Thursday, 20 August 2020


Robot

by Shirley Hakim


I am a robot like the rest of them.
I sit in a chair at the carwash
Waiting for my car.
I look dazed like everyone else,
Don’t have a book to read
Or a notebook to write in.
The right thing is to look straight ahead.
Like everyone else,
My gaze is fixed like the dead
Nobody dares to turn.
I dare. And I turn.
An older woman sits on my right.
She wears yellow, flat shoes
And a yellow shirt.
Her white hair is nicely done.
Her blue eyes are locked forward.
A tall, handsome man sits in front of me.
He wears a stripped blue suit.
He stares straight at his car.
He looks very important.
A girl in her twenties
Pretends that she’s busy with her phone.
No one notices me.
I should have worn a funny hat,
Or a brighter shirt.
I did not notice
What shirt my daughter wore today.
I don’t know
If the trees in front of my house
Have blossomed.
I don’t know
Who lives in the second house
Down the road.


* * * * *

"Robot" was first published in Poetry Super Highway (June 2020).

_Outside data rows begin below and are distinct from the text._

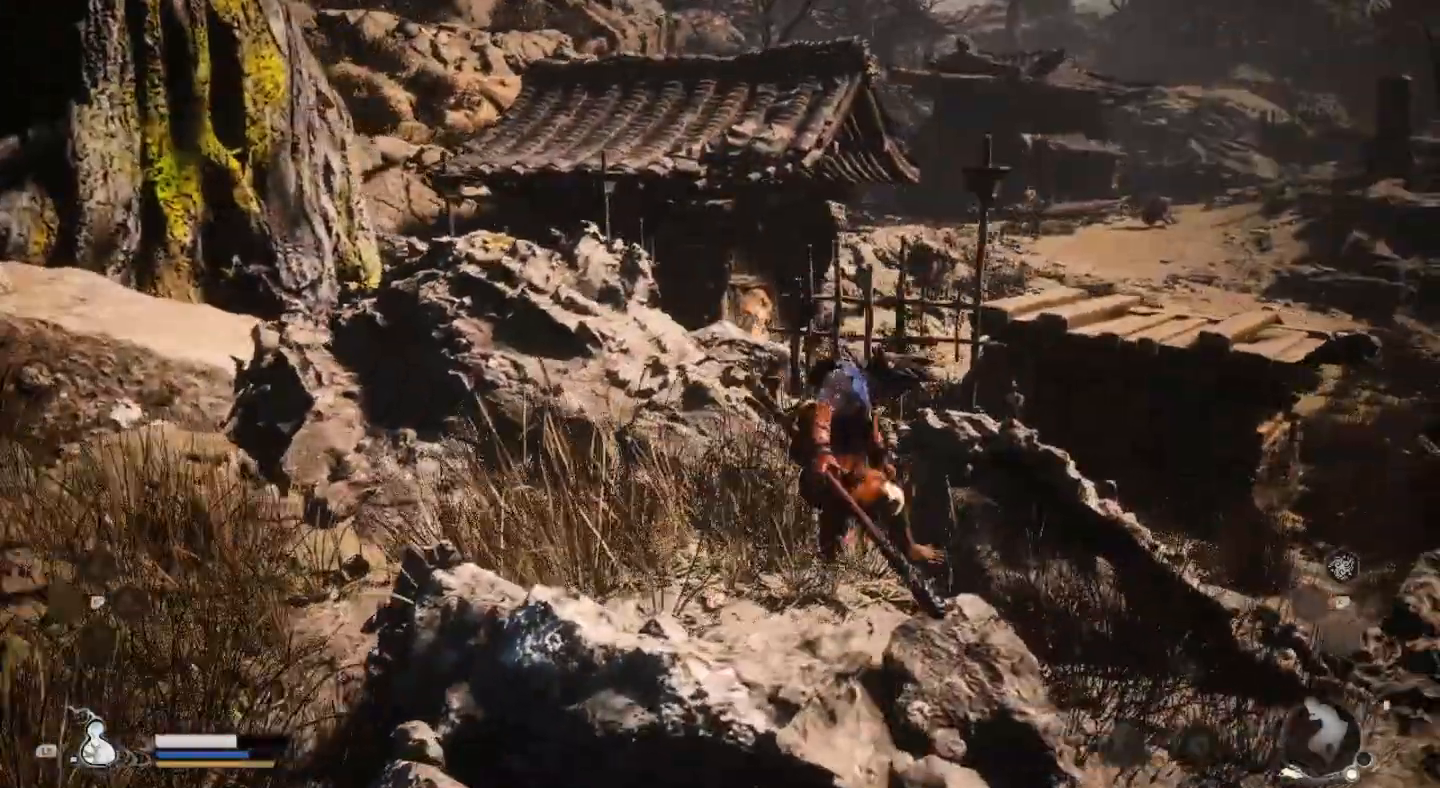
{"buttons": [], "left_stick": "up", "right_stick": "center", "events": []}
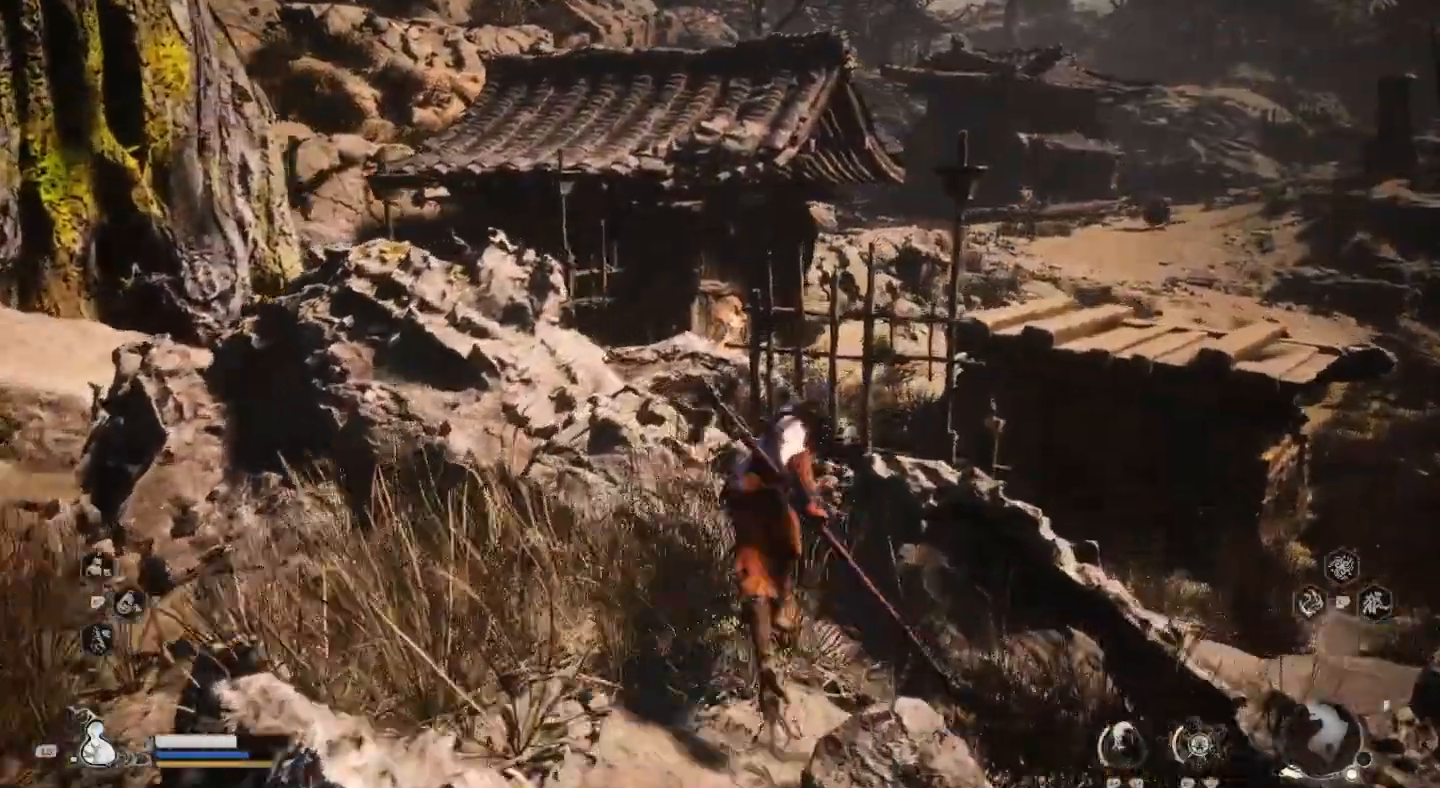
{"buttons": [], "left_stick": "up-right", "right_stick": "center", "events": [[167, "left_stick", "up-right"]]}
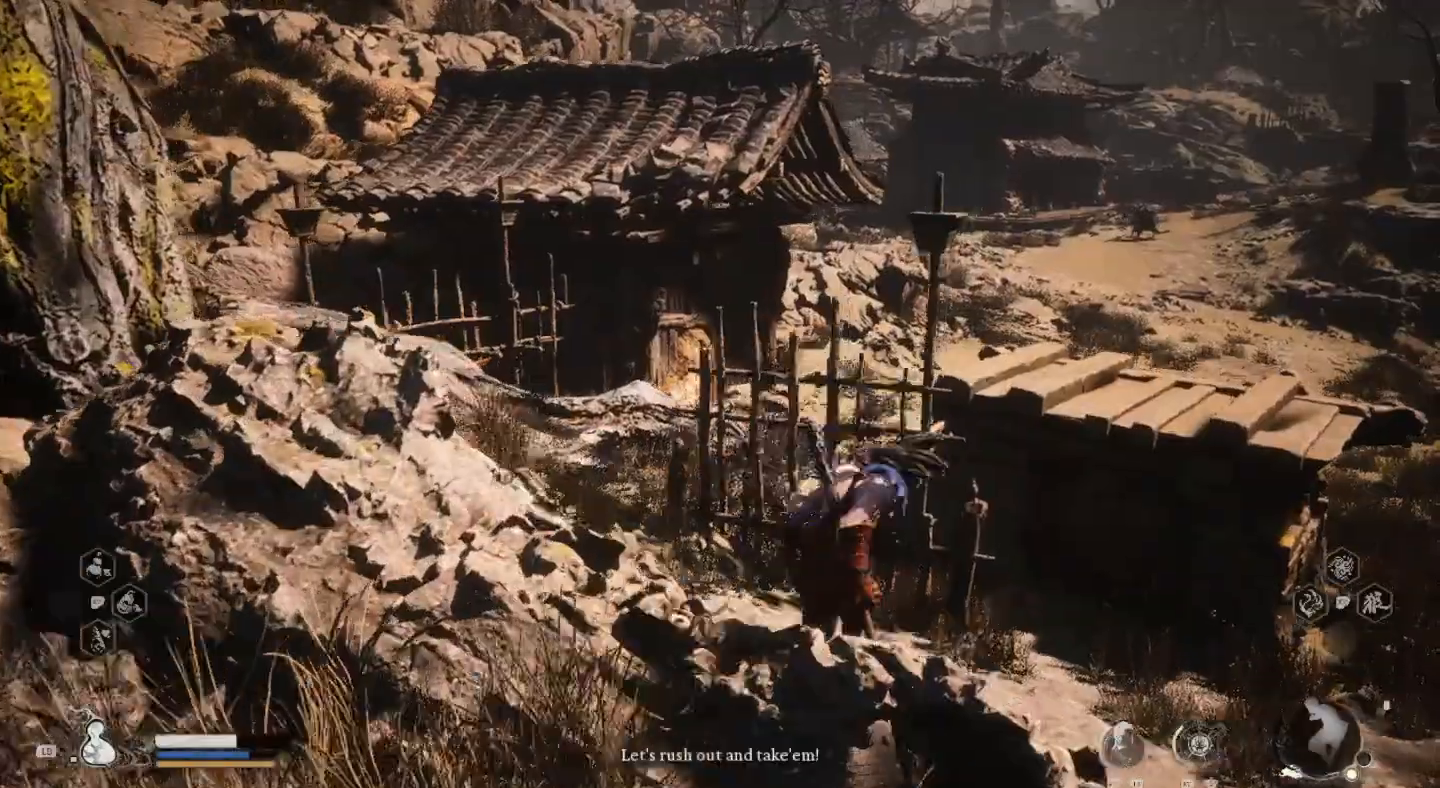
{"buttons": [], "left_stick": "center", "right_stick": "center", "events": [[67, "left_stick", "center"]]}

Shirley Hakim came from Teheran to Los Angeles in 1979, at age fifteen. She’s a CPA by trade, with a degree in Economics from UCLA. A student of poet/teacher Jack Grapes, Shirley’s poetry in English has been published in ON THE BUS, and in several publications in her native Farsi. Shirley is the mother of three adult children. She and her husband live in Los Angeles.